Shares of freelance marketplace company Fiverr International (FVRR -4.24%) have fallen over 50% from their 52-week high, and a relatively weak earnings report earlier this month didn't help matters. The company is still growing, but as more companies return to the office, the need for freelancers is falling and investors don't know when higher growth rates will return.
We knew the pandemic-related growth at Fiverr would subside eventually, but investors didn't seem ready for the growth train to end quite yet. Despite the pullback, there's a lot to like under the hood at Fiverr.
The freelance business is booming
The leaders in the freelance marketplace business haven't been public for long, but they're showing tremendous growth. For example, you can see below that Fiverr has more than tripled revenue since the start of 2019 and Upwork (UPWK 2.06%) has nearly doubled revenue over that time.
The pandemic certainly helped with growth, but tailwinds were already behind the freelance business. The internet has allowed companies and consumers to connect with subject matter experts around the world. They just need a marketplace to make the connection, and that's what Fiverr and Upwork have built.
What's encouraging long-term is that freelancing isn't going anywhere. Freelancing allows financial flexibility for businesses and the ultimate work flexibility for workers. I think we're just starting to see companies fundamentally built around this freelance model. Instead of hiring workers, small, nimble start-ups will simply contract out work, and the fees going to freelancers, and ultimately Fiverr and Upwork, will be larger and more sustainable.
Questions to be answered
As much as I like the long-term trajectory at Fiverr, there are some questions that need to be answered. Management said that Q3 2021 revenue will land between $68 million to $72 million, down slightly from $75.3 million in the second quarter. I'm not going to lose sleep over one down quarter as the pandemic tailwinds ease, but I will be watching whether revenue picks up later in the year and early in 2022 as businesses and freelancers get into a more regular cadence.
Fiverr is also trying to go upmarket with higher-value buyers and freelancers. That includes larger businesses and more valuable service providers. On that note, the company recently announced partnerships with Salesforce.com and Wix.com. The Fiverr Business platform is now 5% of the marketplace business. We know Fiverr can win in the small-scale freelance business, but if it can grow in larger projects, that could open up a new growth phase.
If the answers to these questions are positive over the next few quarters, Fiverr could be a great growth stock.
Why Fiverr is the best freelance stock today
Why is Fiverr the best stock in freelancing? You can see above that Fiverr's gross margin is better than Upwork's. It's also growing more quickly. I think that's evidence that Fiverr's network is working like a flywheel.
I will note that operating expenses have been rising nearly as fast as revenue, and that's why the company is still losing money. In the second quarter of 2021, research and development expenses nearly doubled to $20.1 million, while sales and marketing costs jumped 65% to $38.2 million. Investors will want to watch operating spend going forward, because if it grows more slowly than revenue, the company could be highly profitable.

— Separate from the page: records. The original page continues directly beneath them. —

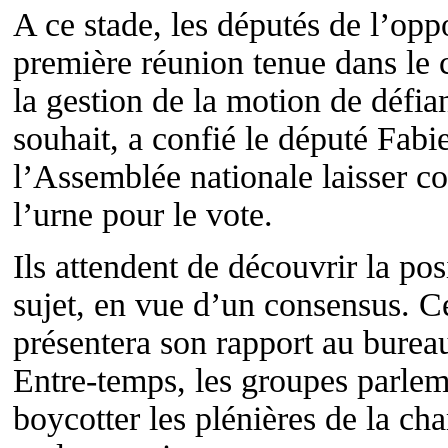
A ce stade, les députés de l’oppos
première réunion tenue dans le 
la gestion de la motion de défi
souhait, a confié le député Fab
l’Assemblée nationale laisser c
l’urne pour le vote.
Ils attendent de découvrir la pos
sujet, en vue d’un consensus. C
présentera son rapport au bureau 
Entre-temps, les groupes parlem
boycotter les plénières de la c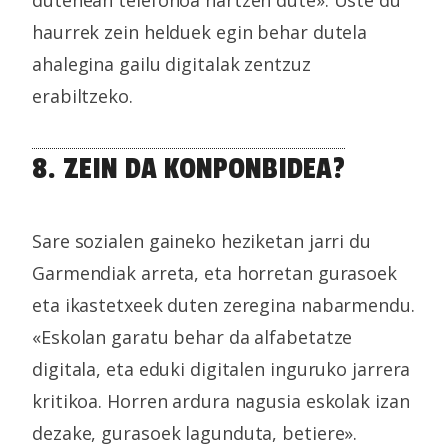
haurrek zein helduek egin behar dutela
ahalegina gailu digitalak zentzuz
erabiltzeko.
8. ZEIN DA KONPONBIDEA?
Sare sozialen gaineko heziketan jarri du
Garmendiak arreta, eta horretan gurasoek
eta ikastetxeek duten zeregina nabarmendu.
«Eskolan garatu behar da alfabetatze
digitala, eta eduki digitalen inguruko jarrera
kritikoa. Horren ardura nagusia eskolak izan
dezake, gurasoek lagunduta, betiere».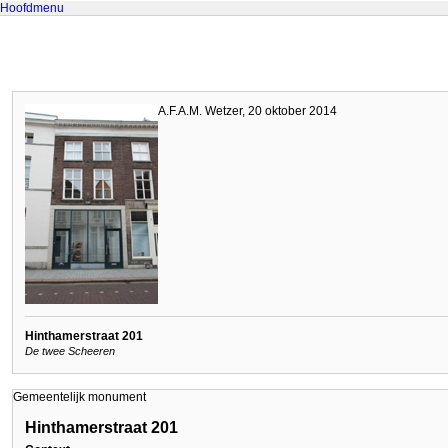
Hoofdmenu
A.F.A.M. Wetzer, 20 oktober 2014
Hinthamerstraat 201
De twee Scheeren
Gemeentelijk monument
Hinthamerstraat 201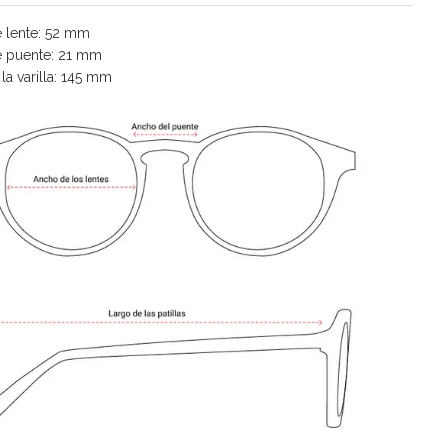
 lente: 52 mm
 puente: 21 mm
la varilla: 145 mm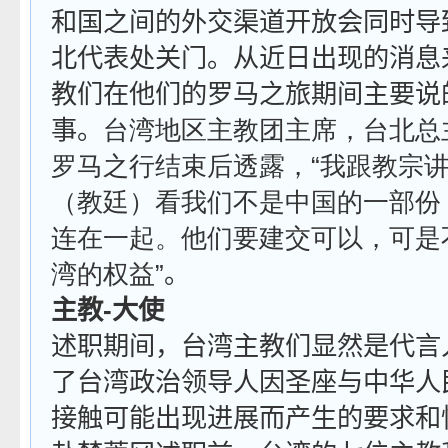
和国之间的外交渠道开放会同时导
北代表处关门。从近日出现的消息
教们在他们的罗马之旅期间主要说
事。
台湾地区主教团主席，台北总
罗马之行结束后透露，
“
我跟教宗
（教廷）看我们不是中国的一部份
连在一起。他们要建交可以，可是
湾的权益
”。
主教
-
大使
述职期间，台湾主教们显然是代言
了台湾政治领导人因圣座与中华人
接触可能出现进展而产生的要求和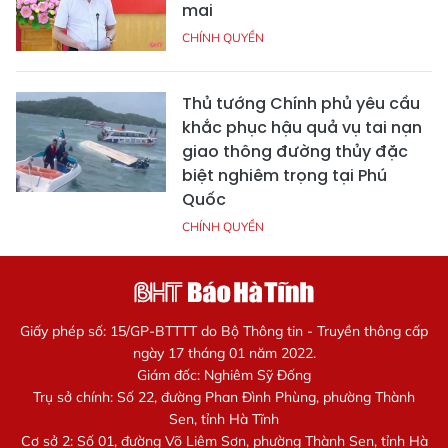
mai
CHÍNH QUYỀN
Thủ tướng Chính phủ yêu cầu
khắc phục hậu quả vụ tai nạn
giao thông đường thủy đặc
biệt nghiêm trọng tại Phú
Quốc
CHÍNH QUYỀN
Giấy phép số: 15/GP-BTTTT do Bộ Thông tin - Truyền thông cấp
ngày 17 tháng 01 năm 2022.
Giám đốc: Nghiêm Sỹ Đống
Trụ sở chính: Số 22, đường Phan Đình Phùng, phường Thành
Sen, tỉnh Hà Tĩnh
Cơ sở 2: Số 01, đường Võ Liêm Sơn, phường Thành Sen, tỉnh Hà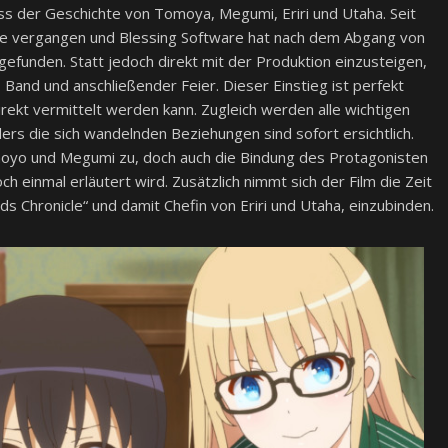
s der Geschichte von Tomoya, Megumi, Eriri und Utaha. Seit
te vergangen und Blessing Software hat nach dem Abgang von
r gefunden. Statt jedoch direkt mit der Produktion einzusteigen,
 Band und anschließender Feier. Dieser Einstieg ist perfekt
irekt vermittelt werden kann. Zugleich werden alle wichtigen
ers die sich wandelnden Beziehungen sind sofort ersichtlich.
omoyo und Megumi zu, doch auch die Bindung des Protagonisten
och einmal erläutert wird. Zusätzlich nimmt sich der Film die Zeit
s Chronicle“ und damit Chefin von Eriri und Utaha, einzubinden.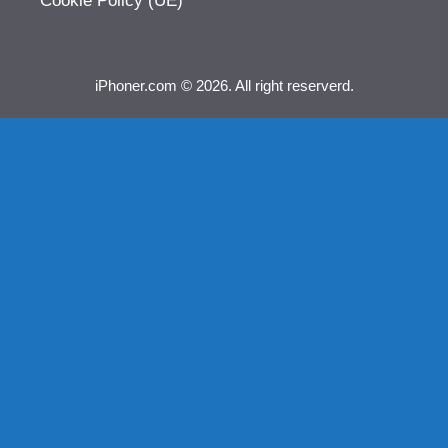
Cookie Policy (UE)
iPhoner.com © 2026. All right reserverd.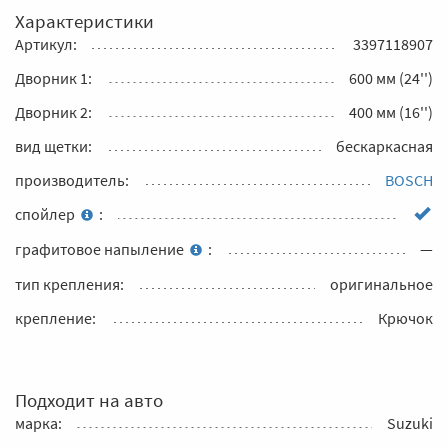
Характеристики
Артикул:
3397118907
Дворник 1:
600 мм (24'')
Дворник 2:
400 мм (16'')
вид щетки:
бескаркасная
производитель:
BOSCH
спойлер
:
графитовое напыление
:
—
тип крепления:
оригинальное
крепление:
Крючок
Подходит на авто
марка:
Suzuki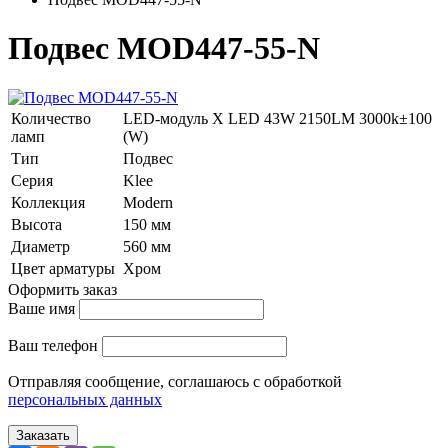
Подвес MOD447-55-N
Количество
LED-модуль Х LED 43W 2150LM 3000k±100
ламп
(W)
Тип
Подвес
Серия
Klee
Коллекция
Modern
Высота
150 мм
Диаметр
560 мм
Цвет арматуры
Хром
Оформить заказ
Ваше имя
Ваш телефон
Отправляя сообщение, соглашаюсь с обработкой
персональных данных
Заказать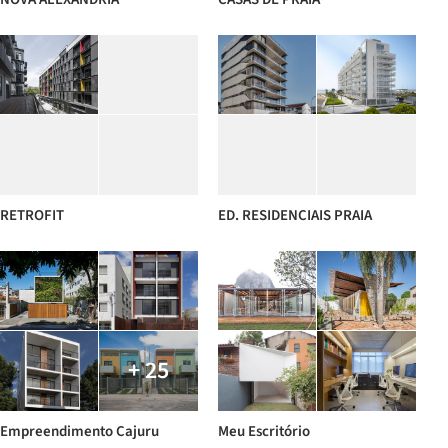
RETROFIT
ED. RESIDENCIAIS PRAIA
+ 25
Empreendimento Cajuru
Meu Escritório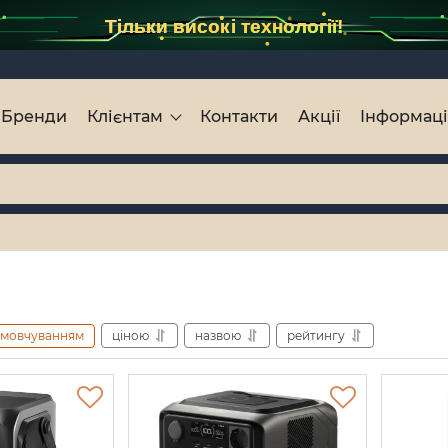
Тільки високі технології!
Бренди
Клієнтам
Контакти
Акції
Інформац
амовчуванням
ціною
назвою
рейтингу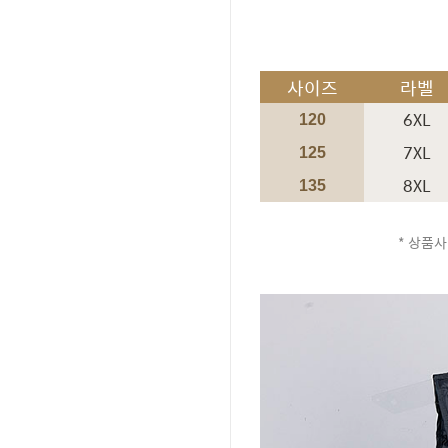
사이즈
라벨
6XL
120
7XL
125
8XL
135
* 상품사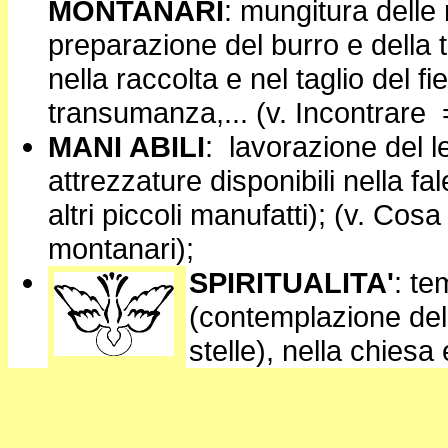
MONTANARI
: mungitura dell
preparazione del burro e della 
nella raccolta e nel taglio del
transumanza,... (v. Incontrare 
MANI ABILI
: lavorazione del l
attrezzature disponibili nella f
altri piccoli manufatti); (v. Cos
montanari);
SPIRITUALITA'
:
tem
(contemplazione dell
stelle), nella chiesa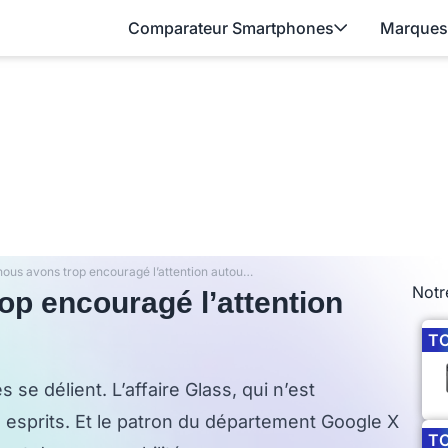
Comparateur Smartphones
Marques
Google : « nous avons trop encouragé l’attention autour de Glass »
Notr
op encouragé l’attention
T
se délient. L’affaire Glass, qui n’est
 esprits. Et le patron du département Google X
T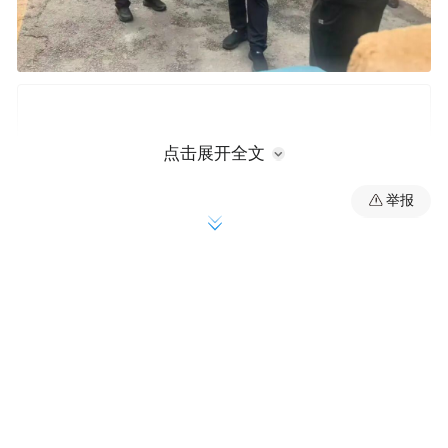
点击展开全文
举报
在车家村D级危房，刘绍峰查看危房管控、
排水疏导等防汛措施，要求街道及相关部门
严格落实D级危房常态化巡查管控，实时掌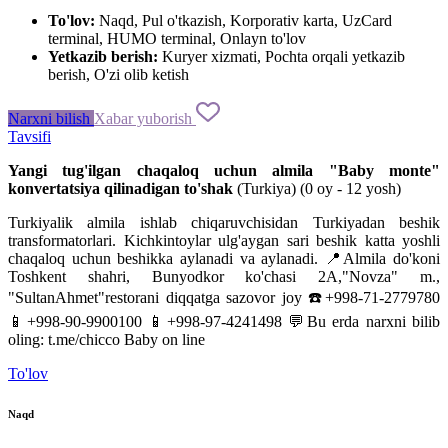
To'lov:
Naqd, Pul o'tkazish, Korporativ karta, UzCard
terminal, HUMO terminal, Onlayn to'lov
Yetkazib berish:
Kuryer xizmati, Pochta orqali yetkazib
berish, O'zi olib ketish
Narxni bilish
Xabar yuborish
Tavsifi
Yangi tug'ilgan
chaqaloq
uchun
almila
"
Baby
monte
"
konvertatsiya
qilinadigan
to'shak
(
Turkiya
)
(
0
oy
-
12
yosh
)
Turkiyalik
almila
ishlab
chiqaruvchisidan
Turkiyadan
beshik
transformatorlari
.
Kichkintoylar
ulg'aygan
sari
beshik katta
yoshli
chaqaloq
uchun
beshikka
aylanadi
va
aylanadi
.
📍
Almila
do'koni
Toshkent
shahri,
Bunyodkor
ko'chasi
2A
,
"
Novza
"
m.,
"
SultanAhmet
"
restorani
diqqatga
sazovor joy
☎️+998-71-2779780
📱+998-90-9900100
📱+998-97-4241498
💬
Bu
erda
narxni
bilib
oling
:
t
.
me
/
chicco
Baby
on
line
To'lov
Naqd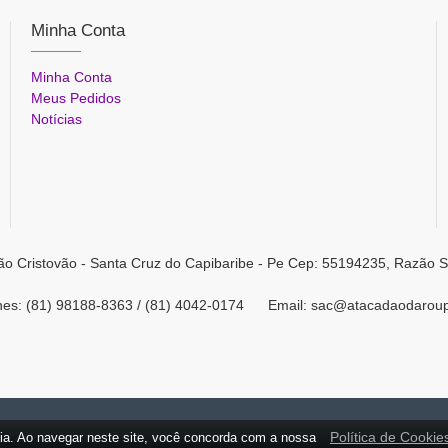
Minha Conta
Minha Conta
Meus Pedidos
Notícias
ão Cristovão - Santa Cruz do Capibaribe - Pe Cep: 55194235, Razão S
ones: (81) 98188-8363 / (81) 4042-0174 Email: sac@atacadaodarou
Política de Cookie
ia. Ao navegar neste site, você concorda com a nossa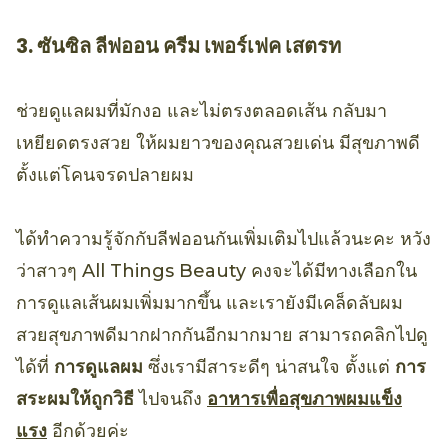
3. ซันซิล ลีฟออน ครีม เพอร์เฟค เสตรท
ช่วยดูแลผมที่มักงอ และไม่ตรงตลอดเส้น กลับมา
เหยียดตรงสวย ให้ผมยาวของคุณสวยเด่น มีสุขภาพดี
ตั้งแต่โคนจรดปลายผม
ได้ทำความรู้จักกับลีฟออนกันเพิ่มเติมไปแล้วนะคะ หวัง
ว่าสาวๆ All Things Beauty คงจะได้มีทางเลือกใน
การดูแลเส้นผมเพิ่มมากขึ้น และเรายังมีเคล็ดลับผม
สวยสุขภาพดีมากฝากกันอีกมากมาย สามารถคลิกไปดู
ได้ที่
การดูแลผม
ซึ่งเรามีสาระดีๆ น่าสนใจ ตั้งแต่
การ
สระผมให้ถูกวิธี
ไปจนถึง
อาหารเพื่อสุขภาพผมแข็ง
แรง
อีกด้วยค่ะ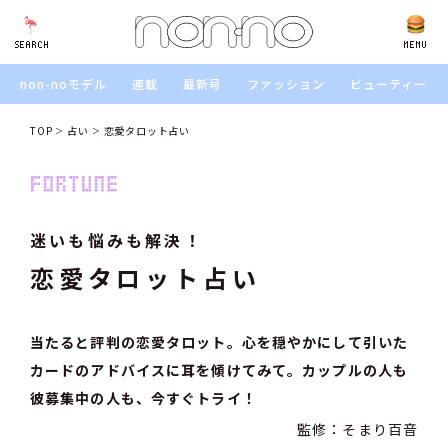
SEARCH
SEARCH
MENU
non-noモデル
連載
最新号
ファッション
ビューティー
TOP
占い
恋愛タロット占い
迷いも悩みも解決！
恋愛タロット占い
当たると評判の恋愛タロット。心を穏やかにして引いた
カードのアドバイスに耳を傾けてみて。カップルの人も
彼募集中の人も、今すぐトライ！
監修：そまり百音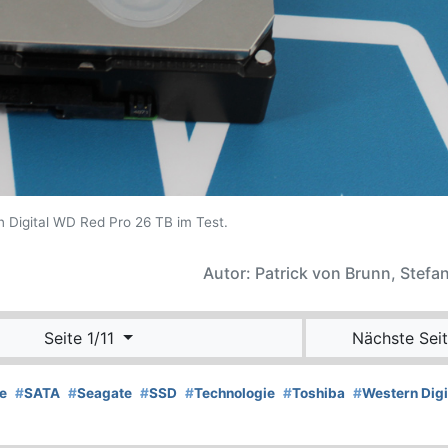
 Digital WD Red Pro 26 TB im Test.
Autor: Patrick von Brunn, Stefan
Seite 1/11
Nächste Seit
e
#
SATA
#
Seagate
#
SSD
#
Technologie
#
Toshiba
#
Western Digi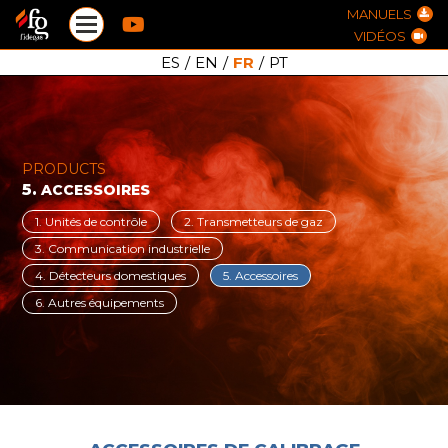
MANUELS
VIDÉOS
ES
/
EN
/
FR
/
PT
PRODUCTS
5.
ACCESSOIRES
1. Unités de contrôle
2. Transmetteurs de gaz
3. Communication industrielle
4. Détecteurs domestiques
5. Accessoires
6. Autres équipements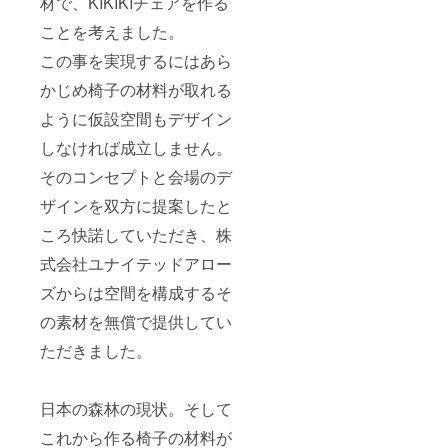
材で、KIKIKIチェアを作る
ことを考えました。
この事を実現するにはあら
かじめ椅子の材料が取れる
ように仮設空間もデザイン
しなければ成立しません。
そのコンセプトと会場のデ
ザインを双方に提案したと
ころ快諾していただき、株
式会社ユナイテッドアロー
ズからは空間を構成するそ
の素材を無償で提供してい
ただきました。
日本の森林の現状。そして
これから作る椅子の材料が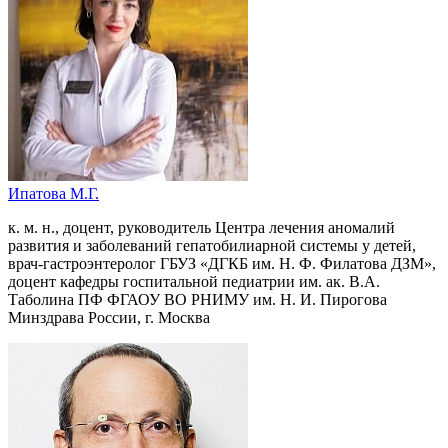
Ипатова М.Г.
к. м. н., доцент, руководитель Центра лечения аномалий
развития и заболеваний гепатобилиарной системы у детей,
врач-гастроэнтеролог ГБУЗ «ДГКБ им. Н. Ф. Филатова ДЗМ»,
доцент кафедры госпитальной педиатрии им. ак. В.А.
Таболина ПФ ФГАОУ ВО РНИМУ им. Н. И. Пирогова
Минздрава России, г. Москва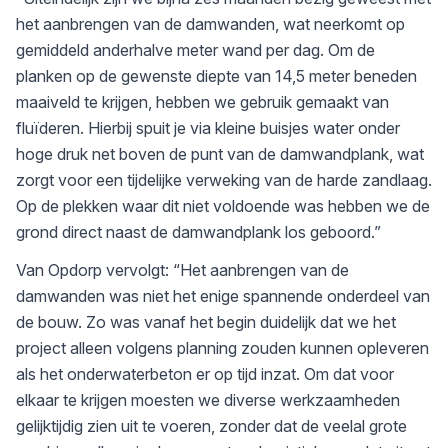
het aanbrengen van de damwanden, wat neerkomt op
gemiddeld anderhalve meter wand per dag. Om de
planken op de gewenste diepte van 14,5 meter beneden
maaiveld te krijgen, hebben we gebruik gemaakt van
fluïderen. Hierbij spuit je via kleine buisjes water onder
hoge druk net boven de punt van de damwandplank, wat
zorgt voor een tijdelijke verweking van de harde zandlaag.
Op de plekken waar dit niet voldoende was hebben we de
grond direct naast de damwandplank los geboord.”
Van Opdorp vervolgt: “Het aanbrengen van de
damwanden was niet het enige spannende onderdeel van
de bouw. Zo was vanaf het begin duidelijk dat we het
project alleen volgens planning zouden kunnen opleveren
als het onderwaterbeton er op tijd inzat. Om dat voor
elkaar te krijgen moesten we diverse werkzaamheden
gelijktijdig zien uit te voeren, zonder dat de veelal grote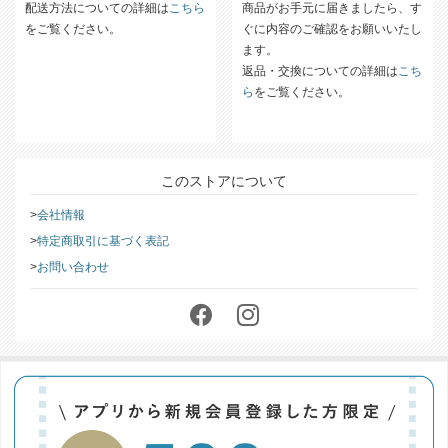
配送方法についての詳細は
こちら
商品がお手元に届きましたら、す
をご覧ください。
ぐに内容のご確認をお願いいたし
ます。
返品・交換についての詳細は
こち
ら
をご覧ください。
このストアについて
会社情報
特定商取引に基づく表記
お問い合わせ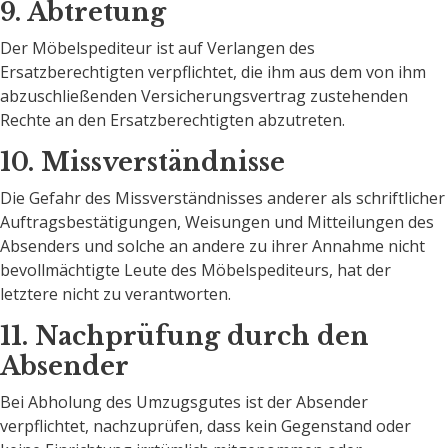
9. Abtretung
Der Möbelspediteur ist auf Verlangen des
Ersatzberechtigten verpflichtet, die ihm aus dem von ihm
abzuschließenden Versicherungsvertrag zustehenden
Rechte an den Ersatzberechtigten abzutreten.
10. Missverständnisse
Die Gefahr des Missverständnisses anderer als schriftlicher
Auftragsbestätigungen, Weisungen und Mitteilungen des
Absenders und solche an andere zu ihrer Annahme nicht
bevollmächtigte Leute des Möbelspediteurs, hat der
letztere nicht zu verantworten.
11. Nachprüfung durch den
Absender
Bei Abholung des Umzugsgutes ist der Absender
verpflichtet, nachzuprüfen, dass kein Gegenstand oder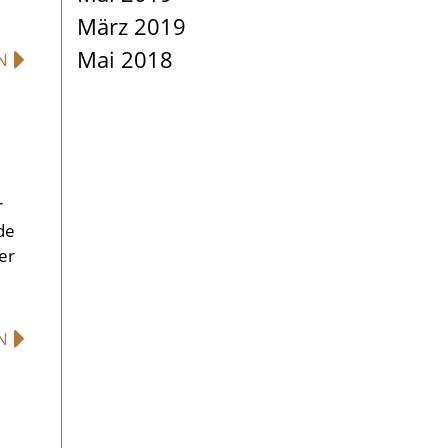
März 2019
Mai 2018
EN
r
de
er
EN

What really intrigues me about Fiverr is how simple it is to use and how the company uses its growing user base to integrate with partners. I mentioned the Salesforce and Wix partnerships as opportunities to grow the network and get into bigger businesses. And I like a company that is established with smaller users and then goes upmarket from a position of strength.
Positive network effects in a marketplace business like this are hard to stop once they get going. And Fiverr's growth is attracting more buyers and sellers, showing the network effect is working. That's a big reason why I like Fiverr's business and think it's the best stock in the freelance arena right now.